India has, indeed, been pushed to a stage where schools are no longer untouched by political battles. Shrewd attempts are on to mobilise future generations for a particular brand of politics. Since late 1990s, education has been becoming quite a contentious issue. The heat generated by this has come to blur the priorities that the nation had once set – to achieve an emancipated, forward looking, knowledgeable and egalitarian society.

Today, the knowledge system is being deeply interwoven with politics of power. How can textbooks be deployed as a tool to legitimise ideology of the government in power and work towards creating hegemony? Change in the content of textbooks, on the pretext of preserving culture and national identity, can be dangerous as it has the potential to polarise the nation. Cultural constructs that give precedence to Hindu culture can lead to hate and ire against the ‘other’. Falsification and distortion of Indian history is another outcome of this zeal to paint the society as a monolithic entity.

A Delhi based NGO, Nirnatar’s research project on school textbooks in Rajasthan highlights the misuse of textbooks for propagating religion-based ideology. Schools or Hate-Labs, is an analysis of the school textbooks of Rajasthan by Apoorvanand.

The book traces a bit of the history of textbook writing and refers to the recent debates around NCERT textbooks. Exploring the concept of ‘cultural nationalism’, the author finds that it is turning out to be a subtle way of propagating the RSS concept of a Hindu nation since it is finding its way in the textbooks being taught in the schools of Rajasthan.

The book has quoted many examples from the textbooks to drive home the point that with such textbooks the entire classrooms can be turned into virtual ‘hate-labs.’ The textbooks, according to the study, are often flawed in terms of facts, content and interpretations of historical events. Apparent instances of political bias further degrade the credibility of the books and their authors.

Many examples from the sociology and political science textbooks of class IX to class XI have been cited which try to convey the idea that Hindu religion is far more ‘Indian’ than other faiths can be.

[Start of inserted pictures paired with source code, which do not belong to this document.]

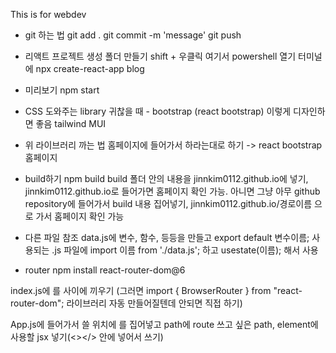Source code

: This is for webdev

- git 하는 법
git add .
git commit -m 'message'
git push

- 리액트 프로젝트 생성
폴더 만들기
shift + 우클릭 여기서 powershell 열기
터미널에 npx create-react-app blog

- 미리보기
npm start

- CSS 도와주는 library
귀찮을 때 - bootstrap (react bootstrap)
이렇게 디자인하면 좋음 tailwind MUI

- 위 라이브러리 까는 법
홈페이지에 들어가서 하라는대로 하기 -> react bootstrap 홈페이지

- build하기
npm build
build 폴더 안의 내용을 jinnkim0112.github.io에 넣기, jinnkim0112.github.io로 들어가면 홈페이지 확인 가능.
아니면 그냥 아무 github repository에 들어가서 build 내용 집어넣기, jinnkim0112.github.io/경로이름 으로 가서 홈페이지 확인 가능

- 다른 파일 참조
data.js에 변수, 함수, 등등을 만들고 export default 변수이름;
사용되는 .js 파일에 import 이름 from './data.js'; 하고 usestate(이름); 해서 사용

- router
npm install react-router-dom@6

index.js에 <Apps/>를 <BrowserRouter><BrowserRouter/> 사이에 끼우기
(그러면 import { BrowserRouter } from "react-router-dom"; 라이브러리 자동 만들어질텐데 안되면 직접 하기)

App.js에 들어가서 쓸 위치에 <Routes><Route path='/' element={}/></Routes>를 집어넣고 path에 route 쓰고 싶은 path, element에 사용할 jsx 넣기(<></> 안에 넣어서 쓰기)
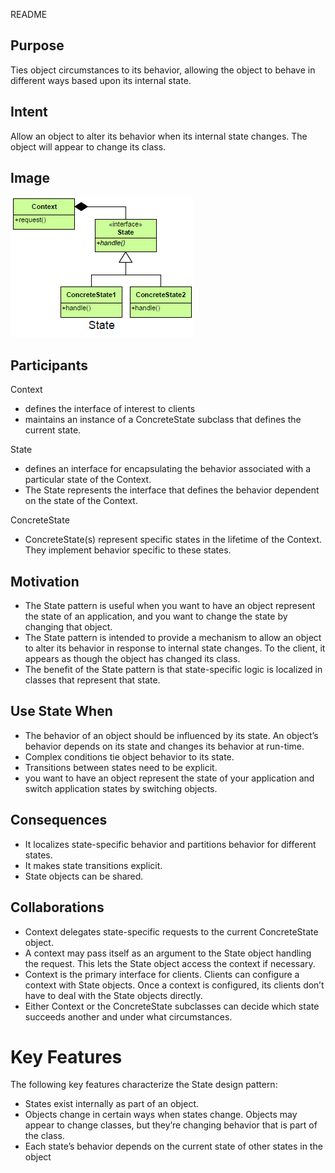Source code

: README

## Purpose

Ties object circumstances to its behavior, allowing the object to behave in different ways based upon its internal state.

## Intent ##

Allow an object to alter its behavior when its internal state changes. The object will appear to change its class.

## Image ##

![alt text](./Images/State-1.md.png "State")

## Participants ##

Context
+ defines the interface of interest to clients
+ maintains an instance of a ConcreteState subclass that defines the current state.

State
+ defines an interface for encapsulating the behavior associated with a particular state of the Context.
+ The State represents the interface that defines the behavior dependent on the state of the Context.

ConcreteState
+ ConcreteState(s) represent specific states in the lifetime of the Context.  They implement behavior specific to these states.

## Motivation ##

+ The State pattern is useful when you want to have an object represent the state of an application, and you want to change the state by changing that object.
+ The State pattern is intended to provide a mechanism to allow an object to alter its behavior in response to internal state changes. To the client, it appears as though the object has changed its class.
+ The benefit of the State pattern is that state-specific logic is localized in classes that represent that state.

## Use State When ##

+ The behavior of an object should be influenced by its state. An object’s behavior depends on its state and changes its behavior at run-time.
+ Complex conditions tie object behavior to its state.
+ Transitions between states need to be explicit.
+ you want to have an object represent the state of your application and switch application states by switching objects.

## Consequences ##

+ It localizes state-specific behavior and partitions behavior for different states.
+ It makes state transitions explicit.
+ State objects can be shared.

## Collaborations ##

+ Context delegates state-specific requests to the current ConcreteState object.
+ A context may pass itself as an argument to the State object handling the request.  This lets the State object access the context if necessary.
+ Context is the primary interface for clients.  Clients can configure a context with State objects.  Once a context is configured, its clients don’t have to deal with the State objects directly.
+ Either Context or the ConcreteState subclasses can decide which state succeeds another and under what circumstances.

# Key Features
The following key features characterize the State design pattern:
+ States exist internally as part of an object.
+ Objects change in certain ways when states change. Objects may appear to change classes, but they’re changing behavior that is part of the class.
+ Each state’s behavior depends on the current state of other states in the object

<!--stackedit_data:
eyJoaXN0b3J5IjpbODM0MjM3ODNdfQ==
-->
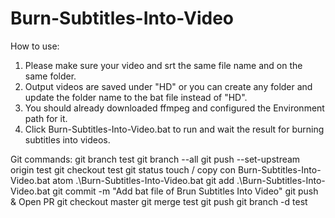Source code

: # Burn-Subtitles-Into-Video

How to use:

1. Please make sure your video and srt the same file name and on the same folder.
2. Output videos are saved under "HD\" or you can create any folder and update the folder name to the bat file instead of "HD\".
3. You should already downloaded ffmpeg and configured the Environment path for it.
4. Click Burn-Subtitles-Into-Video.bat to run and wait the result for burning subtitles into videos.

Git commands:
git branch test
git branch --all
git push --set-upstream origin test
git checkout test
git status
touch / copy con Burn-Subtitles-Into-Video.bat
atom .\Burn-Subtitles-Into-Video.bat
git add .\Burn-Subtitles-Into-Video.bat
git commit -m "Add bat file of Brun Subtitles Into Video"
git push & Open PR
git checkout master
git merge test
git push
git branch -d test
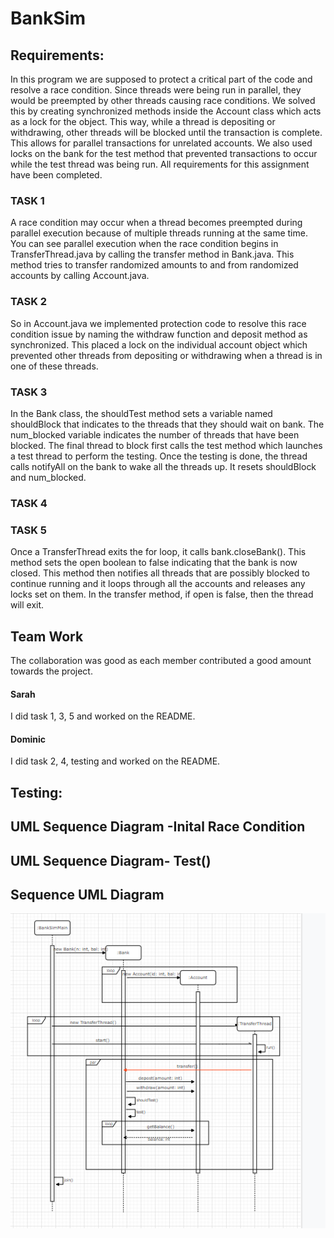 # BankSim

## Requirements:
In this program we are supposed to protect a critical part of the code and resolve a race condition. Since threads were being run in parallel, they would be preempted by other threads causing race conditions. We solved this by creating synchronized methods inside the Account class which acts as a lock for the object. This way, while a thread is depositing or withdrawing, other threads will be blocked until the transaction is complete. This allows for parallel transactions for unrelated accounts. We also used locks on the bank for the test method that prevented transactions to occur while the test thread was being run. All requirements for this assignment have been completed.


### TASK 1
A race condition may occur when a thread becomes preempted during parallel execution because of multiple threads running at the same time.
You can see parallel execution when the race condition begins in TransferThread.java by calling the transfer method in Bank.java.
This method tries to transfer randomized amounts to and from randomized accounts by calling Account.java.

### TASK 2

So in Account.java we implemented protection code to resolve this race condition issue by naming the withdraw function and deposit
method as synchronized. This placed a lock on the individual account object which prevented other threads from depositing or withdrawing when a thread is in one of these threads.

### TASK 3

In the Bank class, the shouldTest method sets a variable named shouldBlock that indicates to the threads that they should wait on bank. The num_blocked variable indicates the number of threads that have been blocked. The final thread to block first calls the test method which launches a test thread to perform the testing. Once the testing is done, the thread calls notifyAll on the bank to wake all the threads up. It resets shouldBlock and num_blocked.

### TASK 4


### TASK 5

Once a TransferThread exits the for loop, it calls bank.closeBank(). This method sets the open boolean to false indicating that the bank is now closed. This method then notifies all threads that are possibly blocked to continue running and it loops through all the accounts and releases any locks set on them. In the transfer method, if open is false, then the thread will exit.

## Team Work
The collaboration was good as each member contributed a good amount towards the project.

#### Sarah
I did task 1, 3, 5 and worked on the README.

#### Dominic 
I did task 2, 4, testing and worked on the README.

## Testing:

## UML Sequence Diagram -Inital Race Condition

## UML Sequence Diagram- Test() 


## Sequence UML Diagram

![](https://github.com/3296Spring2020/banksim-multithreading-02-noshin-taraska-team/blob/newBranch/lab5UML.PNG?raw=true)




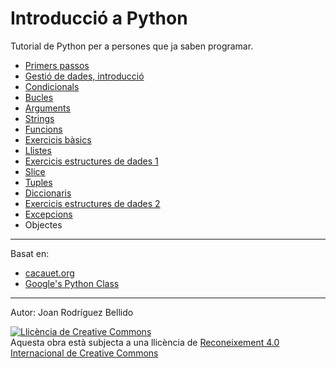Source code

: Introducció a Python
=======================

Tutorial de Python per a persones que ja saben programar.

* [Primers passos](01-primers-passos.md)
* [Gestió de dades, introducció](02-dades.md)
* [Condicionals](03-condicionals.md)
* [Bucles](04-bucles.md)
* [Arguments](05-arguments.md)
* [Strings](06-strings.md)
* [Funcions](07-funcions.md)
* [Exercicis bàsics](08-exercicis-basics.md)
* [Llistes](09-llistes.md)
* [Exercicis estructures de dades 1](10-exercicis-dades1.md)
* [Slice](11-slice.md)
* [Tuples](12-tuples.md)
* [Diccionaris](13-diccionaris.md)
* [Exercicis estructures de dades 2](14-exercicis-dades2.md)
* [Excepcions](15-excepcions.md)
* Objectes

---

Basat en:
-  [cacauet.org](https://cacauet.org/wiki/index.php/Programaci%C3%B3)
- [Google's Python Class](https://developers.google.com/edu/python)

---

Autor: Joan Rodríguez Bellido

<a rel="license" href="http://creativecommons.org/licenses/by/4.0/"><img alt="Llicència de Creative Commons" style="border-width:0" src="https://i.creativecommons.org/l/by/4.0/88x31.png" /></a><br />Aquesta obra està subjecta a una llicència de <a rel="license" href="http://creativecommons.org/licenses/by/4.0/">Reconeixement 4.0 Internacional de Creative Commons</a>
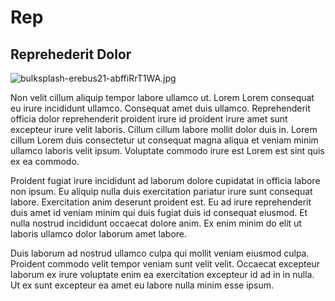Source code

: # Rep

## Reprehederit Dolor

<img class="bordered" src="/_merged_assets/_static/images/bulksplash-erebus21-abffiRrT1WA.jpg" alt="bulksplash-erebus21-abffiRrT1WA.jpg" />

Non velit cillum aliquip tempor labore ullamco ut. Lorem Lorem consequat eu irure incididunt ullamco. Consequat amet duis ullamco. Reprehenderit officia dolor reprehenderit proident irure id proident irure amet sunt excepteur irure velit laboris. Cillum cillum labore mollit dolor duis in. Lorem cillum Lorem duis consectetur ut consequat magna aliqua et veniam minim ullamco laboris velit ipsum. Voluptate commodo irure est Lorem est sint quis ex ea commodo.

Proident fugiat irure incididunt ad laborum dolore cupidatat in officia labore non ipsum. Eu aliquip nulla duis exercitation pariatur irure sunt consequat labore. Exercitation anim deserunt proident est. Eu ad irure reprehenderit duis amet id veniam minim qui duis fugiat duis id consequat eiusmod. Et nulla nostrud incididunt occaecat dolore anim. Ex enim minim do elit ut laboris ullamco dolor laborum amet labore.

Duis laborum ad nostrud ullamco culpa qui mollit veniam eiusmod culpa. Proident commodo velit tempor veniam sunt velit velit. Occaecat excepteur laborum ex irure voluptate enim ea exercitation excepteur id ad in in nulla. Ut ex sunt excepteur ea amet eu labore nulla minim esse ipsum.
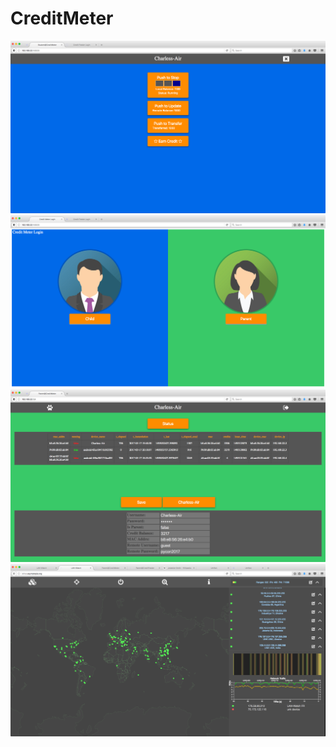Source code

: # CreditMeter
<img src='screenshots/credit-meter-051117a.png'/>
<img src='screenshots/meterlogin.png'/>
<img src='screenshots/parent02.png'/>
<img src='screenshots/lanwatch2017g.png'/>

The sociology book for Class XI titled ‘Indian social institutions: Religion, education and law’ reasserts the superiority of Hindu religion and equates ‘Hindu’ with ‘Indian’. The basic premise behind all these textbooks is that Aryan culture is synonymous with Indian culture.

The Sanskrit textbook of class X seems to draw from the attempts of the RSS to train young minds with its ideology for VD Savarkar is presented in the Sanskrit reader as a national icon from the days of our freedom struggle. Similarly, various other textbooks too try to project the RSS as a great and only nationalist organisation.

Sadly, for the first generation schoolgoers there is no other option but to accept such state-supplied books. The tragedy is that the education system is solely based on arriving at answers using the prescribed books. Thus, the students are compelled to depend on information that may or may not be true.

The books of Rajasthan for 2006 from the Secondary Education Board do not fulfil the basic requisite of a school textbook. Instead, they pose a moral question before the educationists and politicians of the country — Why do the scales of power govern what the children and their impressionable minds should learn? These textbooks are outright regressive as they fail to imbibe the true democratic and secular values. Will children continue to be inflicted with crude distortion of facts on the pretext of being provided knowledge by the schools?